*** Material for this task ***
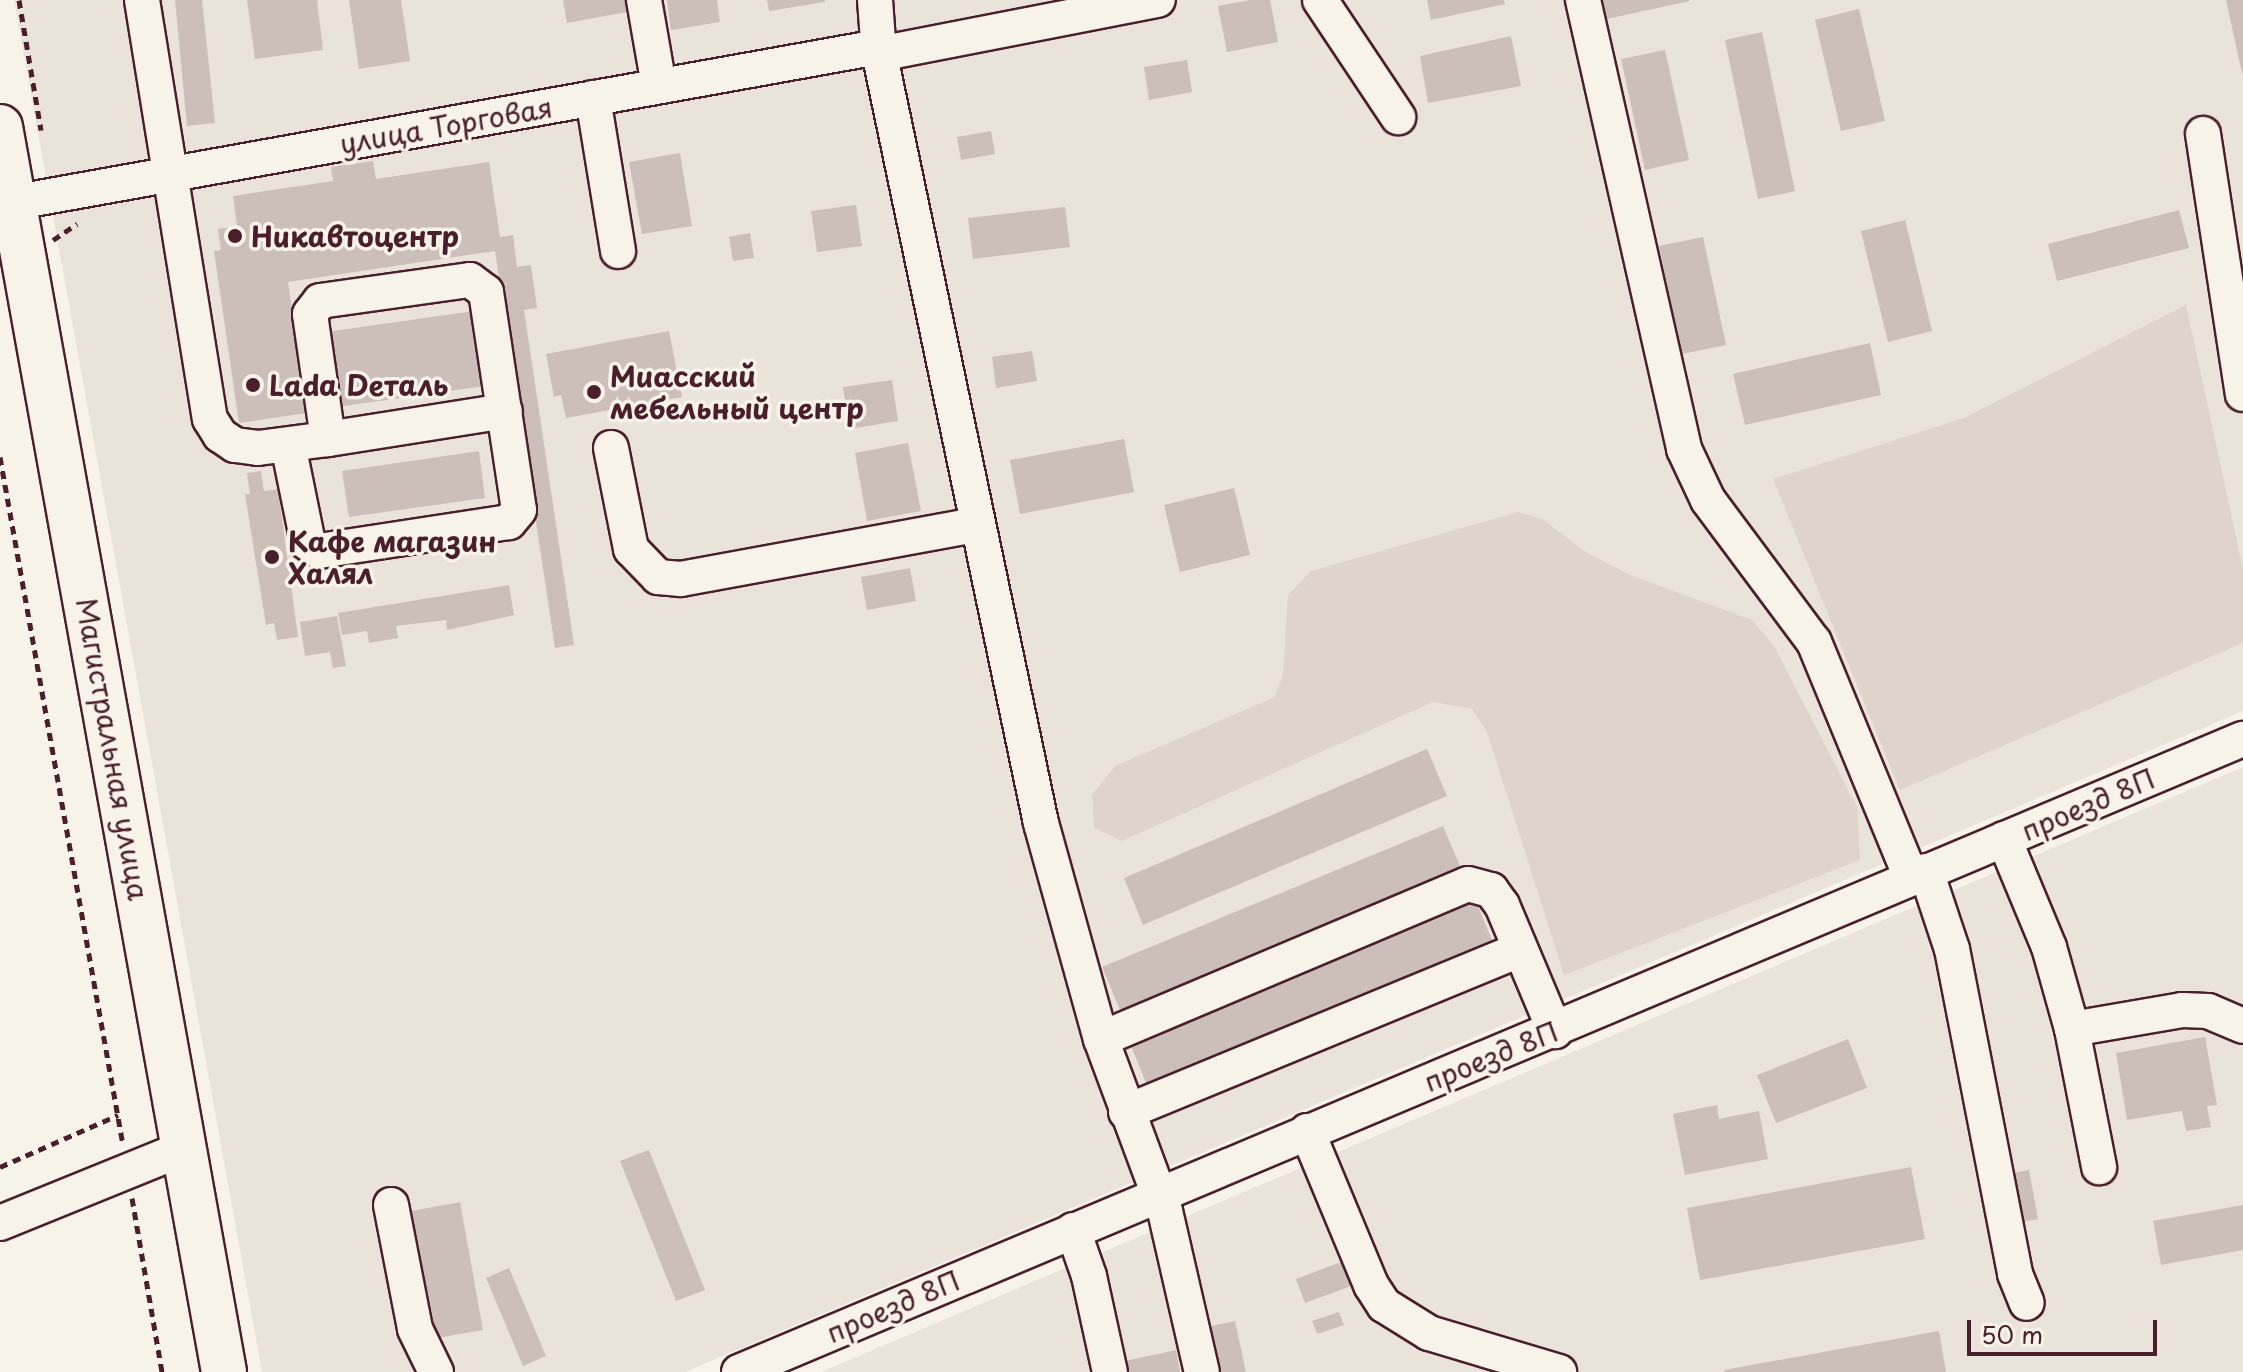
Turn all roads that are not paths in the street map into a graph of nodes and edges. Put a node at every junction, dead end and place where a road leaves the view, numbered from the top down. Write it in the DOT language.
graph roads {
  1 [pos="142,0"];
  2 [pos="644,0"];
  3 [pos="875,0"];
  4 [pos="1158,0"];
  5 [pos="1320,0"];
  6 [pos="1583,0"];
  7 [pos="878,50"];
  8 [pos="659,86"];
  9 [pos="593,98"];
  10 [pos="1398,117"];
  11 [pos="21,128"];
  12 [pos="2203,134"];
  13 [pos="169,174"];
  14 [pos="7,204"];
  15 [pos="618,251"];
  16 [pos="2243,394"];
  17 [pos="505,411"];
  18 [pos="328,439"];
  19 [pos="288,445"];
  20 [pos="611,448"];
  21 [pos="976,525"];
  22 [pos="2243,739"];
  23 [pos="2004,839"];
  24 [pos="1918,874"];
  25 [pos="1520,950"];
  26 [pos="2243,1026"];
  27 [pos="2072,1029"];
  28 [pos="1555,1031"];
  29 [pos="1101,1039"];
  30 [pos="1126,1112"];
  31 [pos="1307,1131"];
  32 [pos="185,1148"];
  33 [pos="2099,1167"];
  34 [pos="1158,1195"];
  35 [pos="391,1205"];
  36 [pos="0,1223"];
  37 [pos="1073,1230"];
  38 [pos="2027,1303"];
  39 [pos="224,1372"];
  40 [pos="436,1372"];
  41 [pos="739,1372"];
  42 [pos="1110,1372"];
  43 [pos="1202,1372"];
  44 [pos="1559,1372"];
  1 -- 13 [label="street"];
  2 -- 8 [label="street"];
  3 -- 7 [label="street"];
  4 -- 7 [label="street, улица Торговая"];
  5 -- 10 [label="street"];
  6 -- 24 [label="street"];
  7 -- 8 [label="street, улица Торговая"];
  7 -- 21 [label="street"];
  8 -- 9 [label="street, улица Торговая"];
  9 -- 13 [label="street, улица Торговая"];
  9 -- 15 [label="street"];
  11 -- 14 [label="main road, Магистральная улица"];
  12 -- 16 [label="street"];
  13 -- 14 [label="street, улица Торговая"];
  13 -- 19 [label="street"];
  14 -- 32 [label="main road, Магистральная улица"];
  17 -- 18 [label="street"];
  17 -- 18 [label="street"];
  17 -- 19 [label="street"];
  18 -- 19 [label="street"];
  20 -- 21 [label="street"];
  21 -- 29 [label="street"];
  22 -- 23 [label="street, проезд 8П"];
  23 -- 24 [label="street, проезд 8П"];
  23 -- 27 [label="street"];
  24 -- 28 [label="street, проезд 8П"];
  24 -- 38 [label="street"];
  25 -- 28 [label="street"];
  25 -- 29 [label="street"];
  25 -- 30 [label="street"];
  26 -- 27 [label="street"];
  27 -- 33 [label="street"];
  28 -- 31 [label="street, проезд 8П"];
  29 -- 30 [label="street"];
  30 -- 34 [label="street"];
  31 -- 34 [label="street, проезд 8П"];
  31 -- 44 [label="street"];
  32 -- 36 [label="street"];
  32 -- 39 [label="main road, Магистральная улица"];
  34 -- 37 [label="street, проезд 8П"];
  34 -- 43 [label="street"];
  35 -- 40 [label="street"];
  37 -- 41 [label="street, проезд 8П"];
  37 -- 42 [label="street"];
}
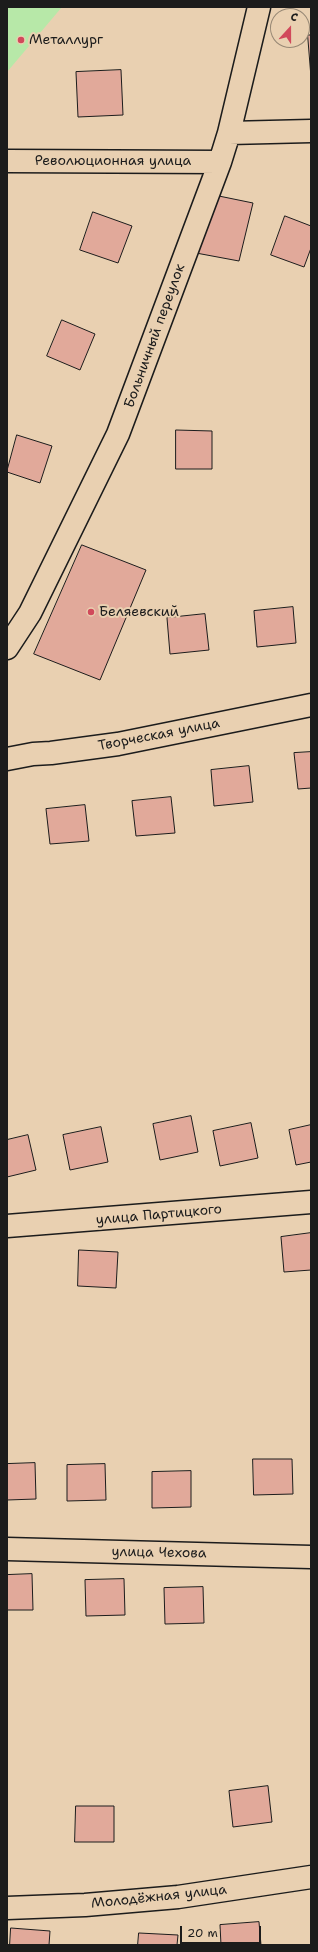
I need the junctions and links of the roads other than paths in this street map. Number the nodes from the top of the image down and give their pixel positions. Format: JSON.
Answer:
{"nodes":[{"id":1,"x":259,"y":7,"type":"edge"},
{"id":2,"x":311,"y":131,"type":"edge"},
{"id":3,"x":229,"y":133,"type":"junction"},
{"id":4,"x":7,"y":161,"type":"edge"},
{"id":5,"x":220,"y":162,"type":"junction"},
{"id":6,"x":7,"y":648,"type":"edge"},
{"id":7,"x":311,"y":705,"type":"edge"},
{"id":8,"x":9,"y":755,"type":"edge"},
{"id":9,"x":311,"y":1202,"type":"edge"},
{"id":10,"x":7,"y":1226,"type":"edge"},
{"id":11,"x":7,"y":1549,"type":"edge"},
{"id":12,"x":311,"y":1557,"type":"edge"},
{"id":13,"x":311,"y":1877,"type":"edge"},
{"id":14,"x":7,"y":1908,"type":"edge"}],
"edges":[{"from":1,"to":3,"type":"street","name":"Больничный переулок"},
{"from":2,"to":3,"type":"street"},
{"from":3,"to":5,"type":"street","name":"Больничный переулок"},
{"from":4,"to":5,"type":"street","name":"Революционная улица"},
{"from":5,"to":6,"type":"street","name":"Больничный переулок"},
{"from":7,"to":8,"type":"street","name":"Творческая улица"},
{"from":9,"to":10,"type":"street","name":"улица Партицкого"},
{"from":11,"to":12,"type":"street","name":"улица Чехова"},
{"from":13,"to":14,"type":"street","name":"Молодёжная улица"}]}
*** End of Material for this task ***
:: Exercise brief ::
From the first line to the last, repeat the records above exactly, leaving out the pictures.

:: Expected answer ::
Turn all roads that are not paths in the street map into a graph of nodes and edges. Put a node at every junction, dead end and place where a road leaves the view, numbered from the top down. Write it in the DOT language.
graph roads {
  1 [pos="142,0"];
  2 [pos="644,0"];
  3 [pos="875,0"];
  4 [pos="1158,0"];
  5 [pos="1320,0"];
  6 [pos="1583,0"];
  7 [pos="878,50"];
  8 [pos="659,86"];
  9 [pos="593,98"];
  10 [pos="1398,117"];
  11 [pos="21,128"];
  12 [pos="2203,134"];
  13 [pos="169,174"];
  14 [pos="7,204"];
  15 [pos="618,251"];
  16 [pos="2243,394"];
  17 [pos="505,411"];
  18 [pos="328,439"];
  19 [pos="288,445"];
  20 [pos="611,448"];
  21 [pos="976,525"];
  22 [pos="2243,739"];
  23 [pos="2004,839"];
  24 [pos="1918,874"];
  25 [pos="1520,950"];
  26 [pos="2243,1026"];
  27 [pos="2072,1029"];
  28 [pos="1555,1031"];
  29 [pos="1101,1039"];
  30 [pos="1126,1112"];
  31 [pos="1307,1131"];
  32 [pos="185,1148"];
  33 [pos="2099,1167"];
  34 [pos="1158,1195"];
  35 [pos="391,1205"];
  36 [pos="0,1223"];
  37 [pos="1073,1230"];
  38 [pos="2027,1303"];
  39 [pos="224,1372"];
  40 [pos="436,1372"];
  41 [pos="739,1372"];
  42 [pos="1110,1372"];
  43 [pos="1202,1372"];
  44 [pos="1559,1372"];
  1 -- 13 [label="street"];
  2 -- 8 [label="street"];
  3 -- 7 [label="street"];
  4 -- 7 [label="street, улица Торговая"];
  5 -- 10 [label="street"];
  6 -- 24 [label="street"];
  7 -- 8 [label="street, улица Торговая"];
  7 -- 21 [label="street"];
  8 -- 9 [label="street, улица Торговая"];
  9 -- 13 [label="street, улица Торговая"];
  9 -- 15 [label="street"];
  11 -- 14 [label="main road, Магистральная улица"];
  12 -- 16 [label="street"];
  13 -- 14 [label="street, улица Торговая"];
  13 -- 19 [label="street"];
  14 -- 32 [label="main road, Магистральная улица"];
  17 -- 18 [label="street"];
  17 -- 18 [label="street"];
  17 -- 19 [label="street"];
  18 -- 19 [label="street"];
  20 -- 21 [label="street"];
  21 -- 29 [label="street"];
  22 -- 23 [label="street, проезд 8П"];
  23 -- 24 [label="street, проезд 8П"];
  23 -- 27 [label="street"];
  24 -- 28 [label="street, проезд 8П"];
  24 -- 38 [label="street"];
  25 -- 28 [label="street"];
  25 -- 29 [label="street"];
  25 -- 30 [label="street"];
  26 -- 27 [label="street"];
  27 -- 33 [label="street"];
  28 -- 31 [label="street, проезд 8П"];
  29 -- 30 [label="street"];
  30 -- 34 [label="street"];
  31 -- 34 [label="street, проезд 8П"];
  31 -- 44 [label="street"];
  32 -- 36 [label="street"];
  32 -- 39 [label="main road, Магистральная улица"];
  34 -- 37 [label="street, проезд 8П"];
  34 -- 43 [label="street"];
  35 -- 40 [label="street"];
  37 -- 41 [label="street, проезд 8П"];
  37 -- 42 [label="street"];
}
I need the junctions and links of the roads other than paths in this street map. Number the nodes from the top of the image down and give their pixel positions. Format: JSON.
Answer:
{"nodes":[{"id":1,"x":259,"y":7,"type":"edge"},
{"id":2,"x":311,"y":131,"type":"edge"},
{"id":3,"x":229,"y":133,"type":"junction"},
{"id":4,"x":7,"y":161,"type":"edge"},
{"id":5,"x":220,"y":162,"type":"junction"},
{"id":6,"x":7,"y":648,"type":"edge"},
{"id":7,"x":311,"y":705,"type":"edge"},
{"id":8,"x":9,"y":755,"type":"edge"},
{"id":9,"x":311,"y":1202,"type":"edge"},
{"id":10,"x":7,"y":1226,"type":"edge"},
{"id":11,"x":7,"y":1549,"type":"edge"},
{"id":12,"x":311,"y":1557,"type":"edge"},
{"id":13,"x":311,"y":1877,"type":"edge"},
{"id":14,"x":7,"y":1908,"type":"edge"}],
"edges":[{"from":1,"to":3,"type":"street","name":"Больничный переулок"},
{"from":2,"to":3,"type":"street"},
{"from":3,"to":5,"type":"street","name":"Больничный переулок"},
{"from":4,"to":5,"type":"street","name":"Революционная улица"},
{"from":5,"to":6,"type":"street","name":"Больничный переулок"},
{"from":7,"to":8,"type":"street","name":"Творческая улица"},
{"from":9,"to":10,"type":"street","name":"улица Партицкого"},
{"from":11,"to":12,"type":"street","name":"улица Чехова"},
{"from":13,"to":14,"type":"street","name":"Молодёжная улица"}]}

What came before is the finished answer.